━━ Текст для чтения
Не так давно Хэл Хершфилд, психолог из Калифорнийского университета в Лос-Анджелесе, провел исследование[38], в ходе которого выяснил, что, когда испытуемых просили описать себя в будущем, хотя бы через десять лет, результаты функциональной МРТ их мозга имели больше сходства с результатами, полученными при описании незнакомцев, чем с результатами, полученными при описании себя в настоящем времени. Однако, когда испытуемым показывали цифровым способом состаренные изображения их самих, это расхождение менялось, как менялось и их поведение. В ответ на просьбу распределить тысячу долларов между четырьмя вариантами: сделать подарок любимому человеку, потратить на развлекательное мероприятие, положить на текущий банковский счет или на пенсионный счет, те, кто видел себя в старости, положили на пенсионные счета в два раза больше денег, чем те, кто не видел.
То, что визуализация усиливает эмоциональные реакции, широко доказано[39]. Исследователями описаны несколько интересных факторов, влияющих на «сочувственную предвзятость»[40]: узнаваемость жертвы (способность наглядно представить страдание во всех подробностях), принадлежность к «своей» группе (указание на социальную близость к страданию) и эффект корреляционного сочувствия (представление состояния жертвы не просто статично ужасным, а ухудшающимся). Группа исследователей провела эксперимент по сбору пожертвований путем адресной почтовой рассылки с участием около двухсот тысяч потенциальных благотворителей. Если в отправлении указывалось имя конкретного человека в противоположность безымянной группе, пожертвования возрастали на 110 %. Если благотворитель и реципиент принадлежали к одной религиозной группе, пожертвования возрастали на 55 %. Если бедность реципиента представлялась возникшей недавно, а не хронической, пожертвования возрастали на 33 %. Объединение всех этих факторов[41] увеличивало пожертвования на 300 %.
━━━━
━━ Извлечённые строки
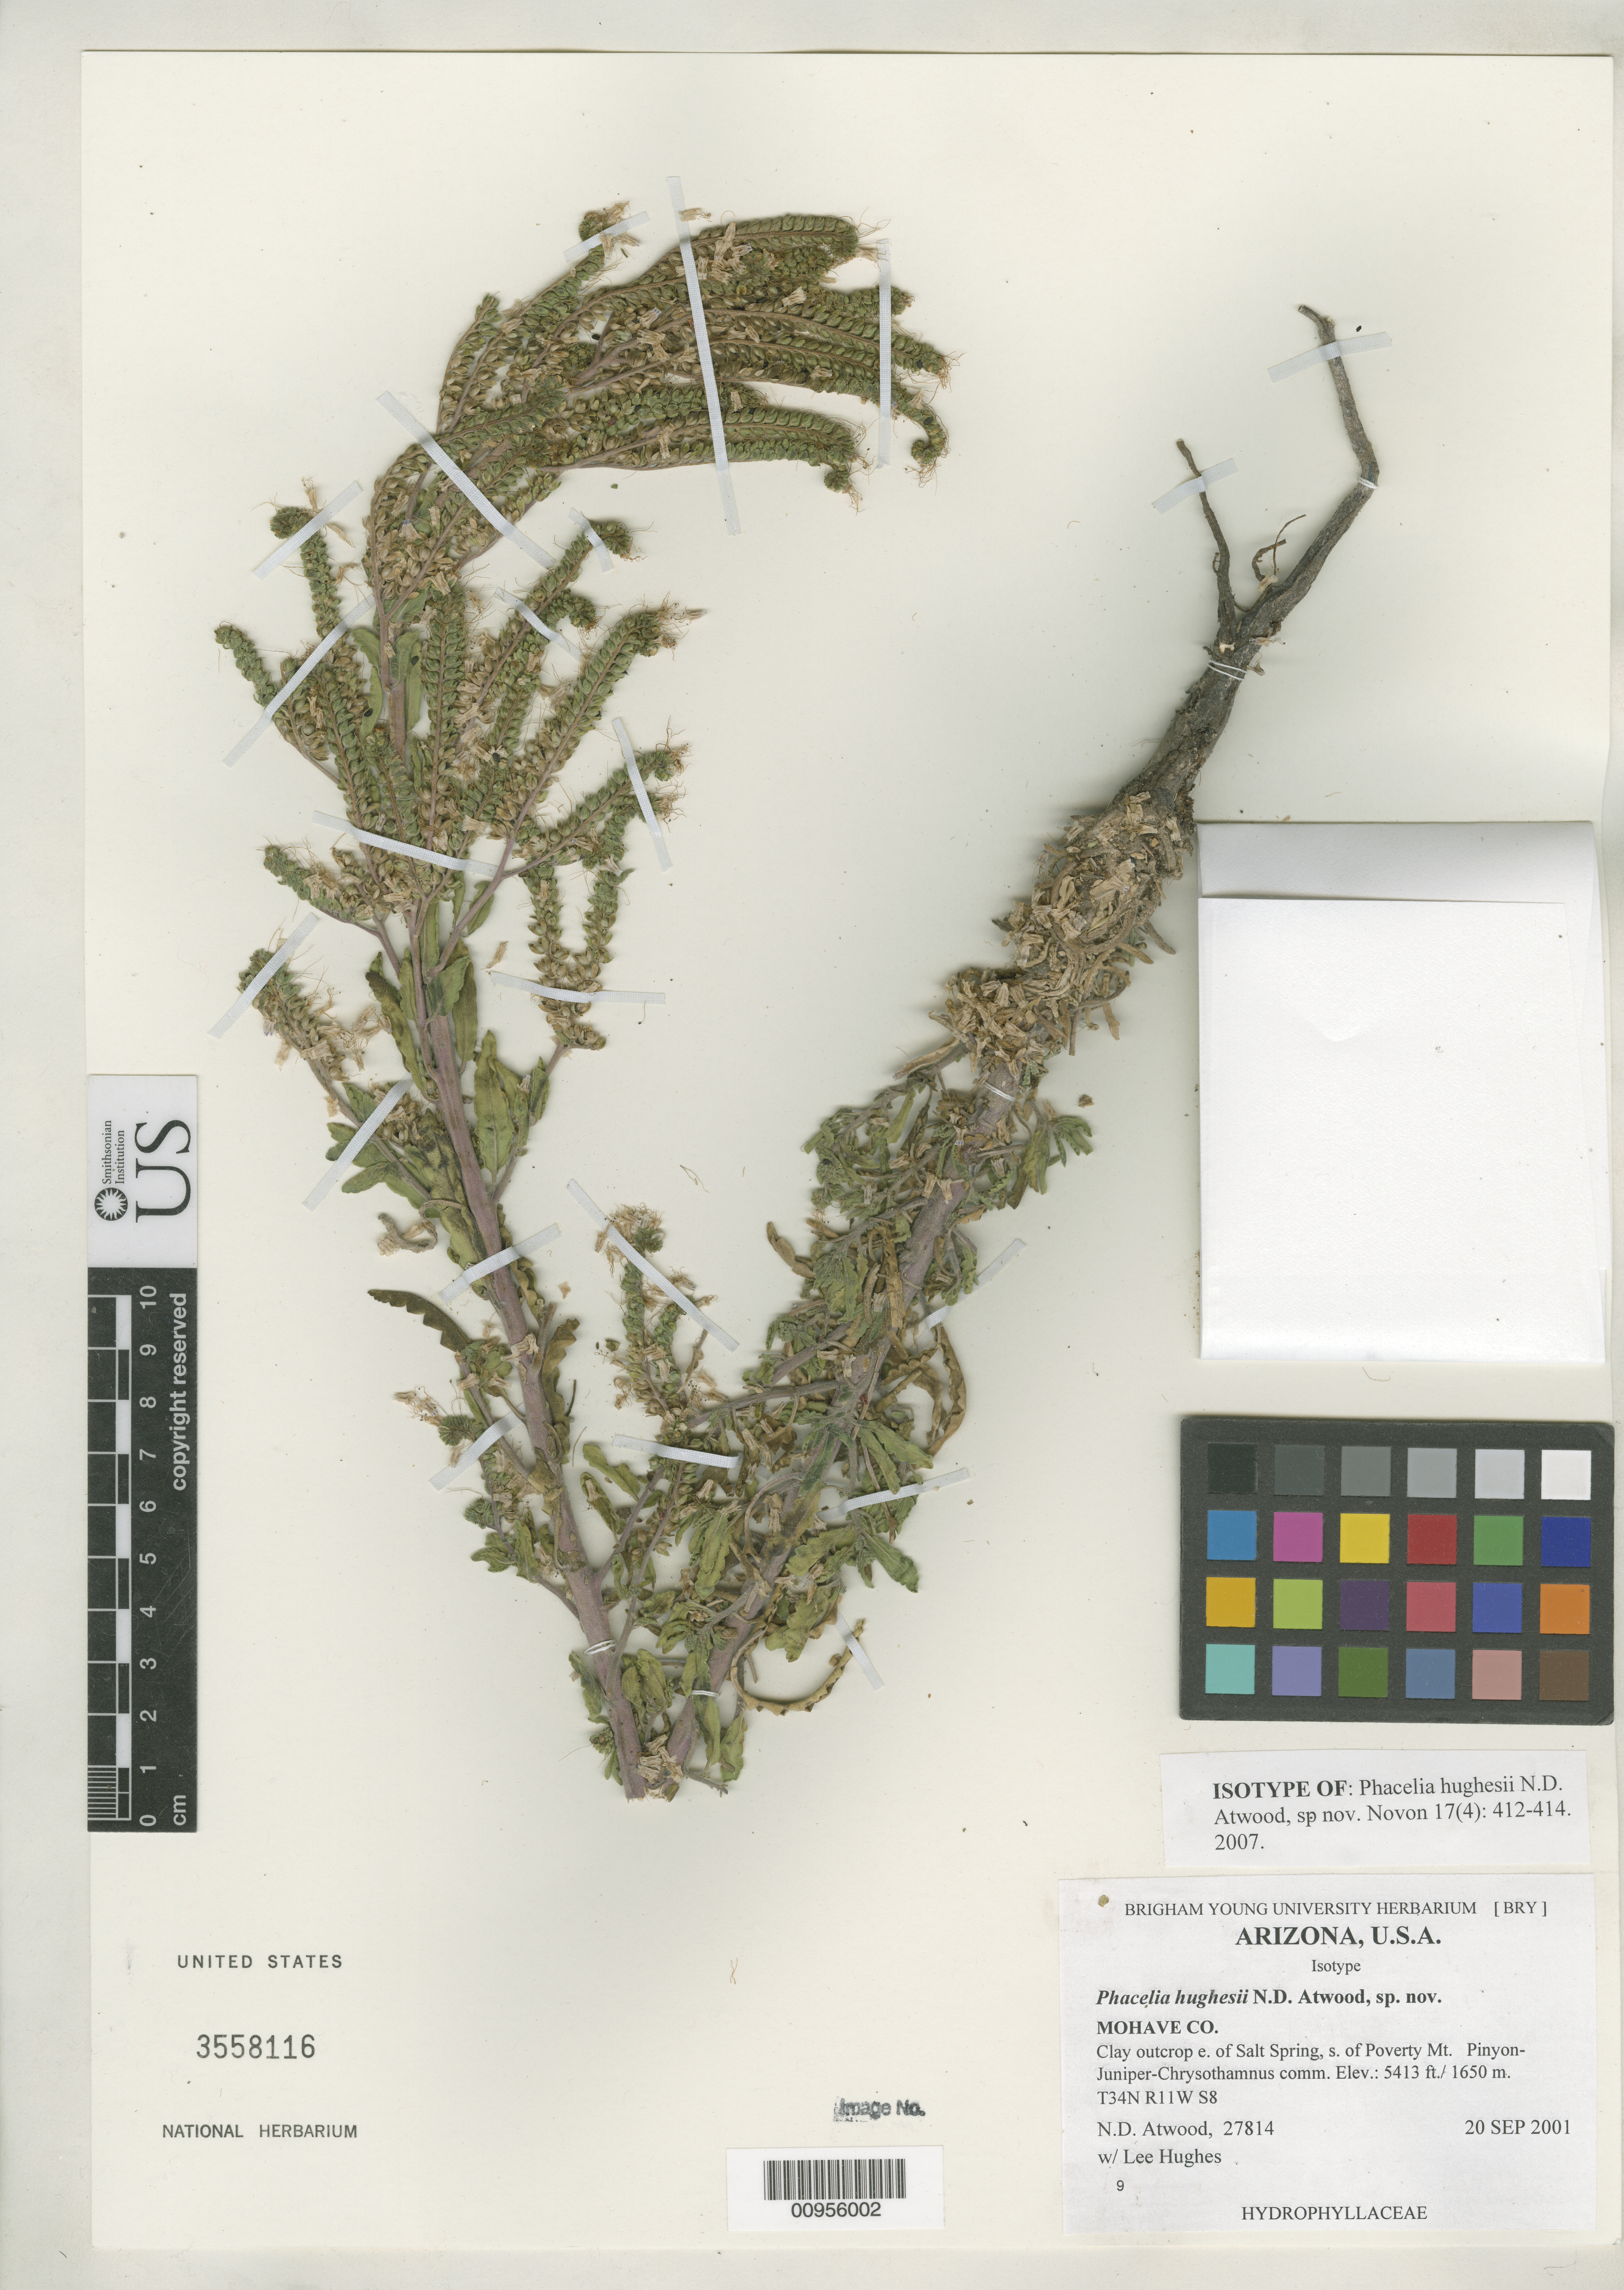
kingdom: Plantae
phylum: Tracheophyta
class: Magnoliopsida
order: Boraginales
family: Hydrophyllaceae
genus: Phacelia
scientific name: Phacelia hughesii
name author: Atwood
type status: Isotype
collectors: N. Atwood & L. Hughes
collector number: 27814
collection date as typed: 20 Sep 2001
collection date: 2001-09-20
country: United States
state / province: Arizona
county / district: Mohave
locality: Clay outcrop E of Salt Spring, S of Poverty Mt. T34N R11W S8.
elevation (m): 1650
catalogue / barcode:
━━━━
**Что нужно сделать**
Перепечатайте из текста для чтения без изменений всё, что идёт от слов «Не так давно» вниз вплоть до слов «кто не видел.».

**Полный ответ**
Не так давно Хэл Хершфилд, психолог из Калифорнийского университета в Лос-Анджелесе, провел исследование[38], в ходе которого выяснил, что, когда испытуемых просили описать себя в будущем, хотя бы через десять лет, результаты функциональной МРТ их мозга имели больше сходства с результатами, полученными при описании незнакомцев, чем с результатами, полученными при описании себя в настоящем времени. Однако, когда испытуемым показывали цифровым способом состаренные изображения их самих, это расхождение менялось, как менялось и их поведение. В ответ на просьбу распределить тысячу долларов между четырьмя вариантами: сделать подарок любимому человеку, потратить на развлекательное мероприятие, положить на текущий банковский счет или на пенсионный счет, те, кто видел себя в старости, положили на пенсионные счета в два раза больше денег, чем те, кто не видел.